-------- Texto exibido

Independente de quem?

Elevação da Selic foi ‘decisão política’ do BC para atender a ‘Faria Lima’, avalia economista

Economista André Roncaglia (Unifesp) explica que elevação da taxa básica de juros não deve servir para conter a inflação, nem atrair investimentos. Ao contrário, pode produzir mais estagnação e desemprego ao longo de 2021

Carlos Amoroso/FotosPublicas
Carlos Amoroso/FotosPublicas
Apartada da realidade brasileira, região da Avenida Faria Lima, em São Paulo, concentra os principais bancos de investimentos do país

São Paulo – Superando as expectativas do mercado financeiro, o Comitê de Política Monetária (Copom), do Banco Central (BC) elevou a taxa básica de juros, a Selic, em 0,75 ponto percentual. Contudo, a nova taxa de 2,75%, ao ano, fixada nesta quarta-feira (17), não deve causar o efeito pretendido de reduzir a inflação. Também deve ter impacto reduzido na atração de investimentos estrangeiros, dadas as incertezas internas agravadas pelo desastroso desempenho do governo Bolsonaro no combate à pandemia.

O resultado efetivo, de acordo com o economista André Roncaglia, professor da Universidade Federal de São Paulo (Unifesp), deve ser uma piora ainda maior da crise econômica, com o agravamento do desemprego. Segundo ele, tratou-se de uma “decisão política” da autoridade monetária, para favorecer os investidores do “condado da Faria Lima”.

“A própria equipe econômica do governo já reconheceu que o primeiro trimestre de 2021 vai ser de queda da atividade. Dados do varejo apontam desaceleração ou queda. Foi, portanto, uma comunicação estranha. O que evidencia que o BC tomou uma decisão política. E não uma decisão técnica, como normalmente se argumenta em favor da autonomia do BC”, afirmou o economista, em entrevista a Glauco Faria, no Jornal Brasil Atual desta quinta-feira (18).

----------------
-------- Dados fornecidos

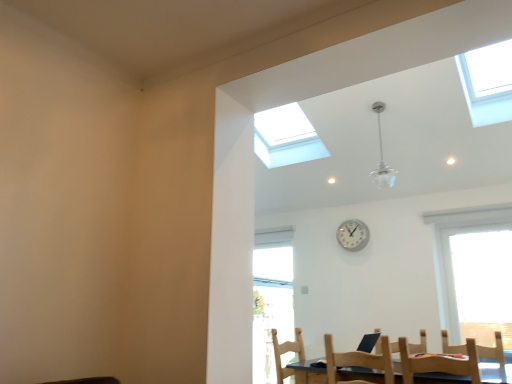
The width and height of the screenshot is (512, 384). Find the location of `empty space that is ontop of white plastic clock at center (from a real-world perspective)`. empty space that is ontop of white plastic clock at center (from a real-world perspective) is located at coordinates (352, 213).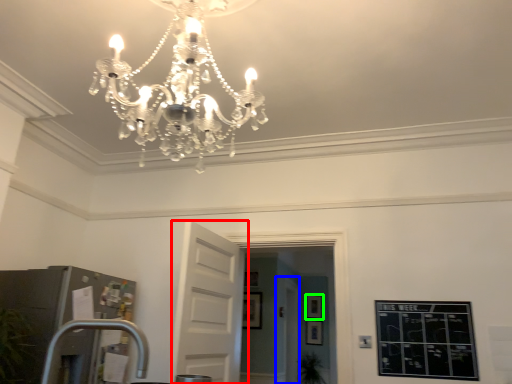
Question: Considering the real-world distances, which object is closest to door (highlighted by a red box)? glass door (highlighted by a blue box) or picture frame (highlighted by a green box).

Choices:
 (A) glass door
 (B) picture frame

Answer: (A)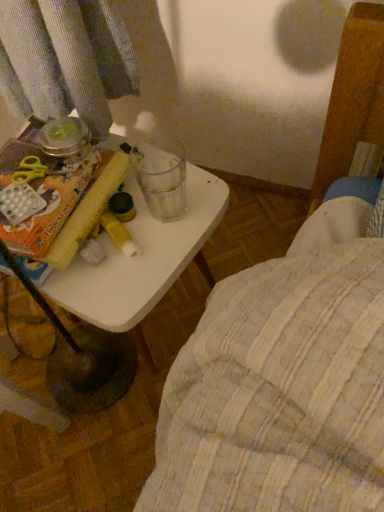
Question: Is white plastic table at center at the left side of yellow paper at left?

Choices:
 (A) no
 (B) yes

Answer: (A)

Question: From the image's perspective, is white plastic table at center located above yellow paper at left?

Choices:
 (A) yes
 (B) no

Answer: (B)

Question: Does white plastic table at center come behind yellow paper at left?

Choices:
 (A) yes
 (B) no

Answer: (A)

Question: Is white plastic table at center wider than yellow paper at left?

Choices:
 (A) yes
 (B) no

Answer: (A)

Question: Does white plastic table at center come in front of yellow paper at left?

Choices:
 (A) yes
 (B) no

----------------
-------- Dados fornecidos

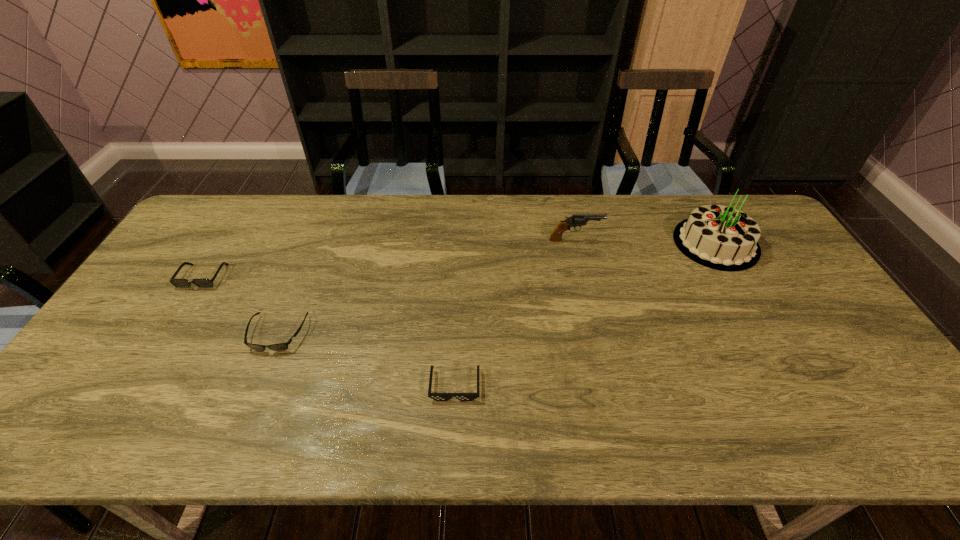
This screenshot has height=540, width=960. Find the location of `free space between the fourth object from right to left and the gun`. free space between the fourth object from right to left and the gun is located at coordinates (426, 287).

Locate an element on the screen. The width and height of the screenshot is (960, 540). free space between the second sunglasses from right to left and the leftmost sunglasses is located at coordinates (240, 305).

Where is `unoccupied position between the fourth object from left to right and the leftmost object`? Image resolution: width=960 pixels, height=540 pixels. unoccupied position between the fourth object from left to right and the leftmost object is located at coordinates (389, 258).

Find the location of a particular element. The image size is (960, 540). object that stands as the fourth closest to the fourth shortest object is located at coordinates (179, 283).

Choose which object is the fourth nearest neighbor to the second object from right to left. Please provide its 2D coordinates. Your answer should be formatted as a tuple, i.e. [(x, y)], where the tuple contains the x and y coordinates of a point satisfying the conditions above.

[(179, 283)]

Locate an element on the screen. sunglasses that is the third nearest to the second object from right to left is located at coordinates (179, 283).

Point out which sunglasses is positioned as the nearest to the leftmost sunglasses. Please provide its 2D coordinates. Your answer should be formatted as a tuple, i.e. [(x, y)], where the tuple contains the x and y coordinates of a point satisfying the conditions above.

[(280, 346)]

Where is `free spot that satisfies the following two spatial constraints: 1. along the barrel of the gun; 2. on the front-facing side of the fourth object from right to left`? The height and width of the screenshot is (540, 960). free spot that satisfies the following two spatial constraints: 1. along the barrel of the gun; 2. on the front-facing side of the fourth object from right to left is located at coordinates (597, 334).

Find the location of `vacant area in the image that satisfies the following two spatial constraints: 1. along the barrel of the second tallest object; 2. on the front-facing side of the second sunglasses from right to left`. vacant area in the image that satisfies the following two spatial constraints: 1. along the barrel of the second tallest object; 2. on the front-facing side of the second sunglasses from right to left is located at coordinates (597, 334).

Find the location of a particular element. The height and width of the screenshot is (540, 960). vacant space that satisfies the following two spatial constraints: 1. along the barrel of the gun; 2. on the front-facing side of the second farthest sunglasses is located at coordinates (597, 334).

----------------

» **Instruções**
• A. De acordo com o texto sobre a Selic, em qual universidade André Roncaglia é professor?
• B. Diga se cada afirmação concorda com o texto sobre a Selic e responda com sim ou não, citando as palavras decisivas do texto: (i) O Copom elevou a Selic em 0,75 ponto percentual. (ii) Para Roncaglia, a decisão do BC foi técnica. (iii) Roncaglia falou em entrevista a Glauco Faria.
• C. Transcreva fielmente o trecho do texto sobre a Selic que vai de "São Paulo –" até "combate à pandemia.", inclusive.
As entradas provêm de uma fonte diferente da do texto sobre a Selic.

» **Respostas por item**
• A. Na Universidade Federal de São Paulo (Unifesp).

• B.
(i) Sim: "elevou a taxa básica de juros, a Selic, em 0,75 ponto percentual"
(ii) Não: "O que evidencia que o BC tomou uma decisão política. E não uma decisão técnica"
(iii) Sim: "em entrevista a Glauco Faria"

• C.
São Paulo – Superando as expectativas do mercado financeiro, o Comitê de Política Monetária (Copom), do Banco Central (BC) elevou a taxa básica de juros, a Selic, em 0,75 ponto percentual. Contudo, a nova taxa de 2,75%, ao ano, fixada nesta quarta-feira (17), não deve causar o efeito pretendido de reduzir a inflação. Também deve ter impacto reduzido na atração de investimentos estrangeiros, dadas as incertezas internas agravadas pelo desastroso desempenho do governo Bolsonaro no combate à pandemia.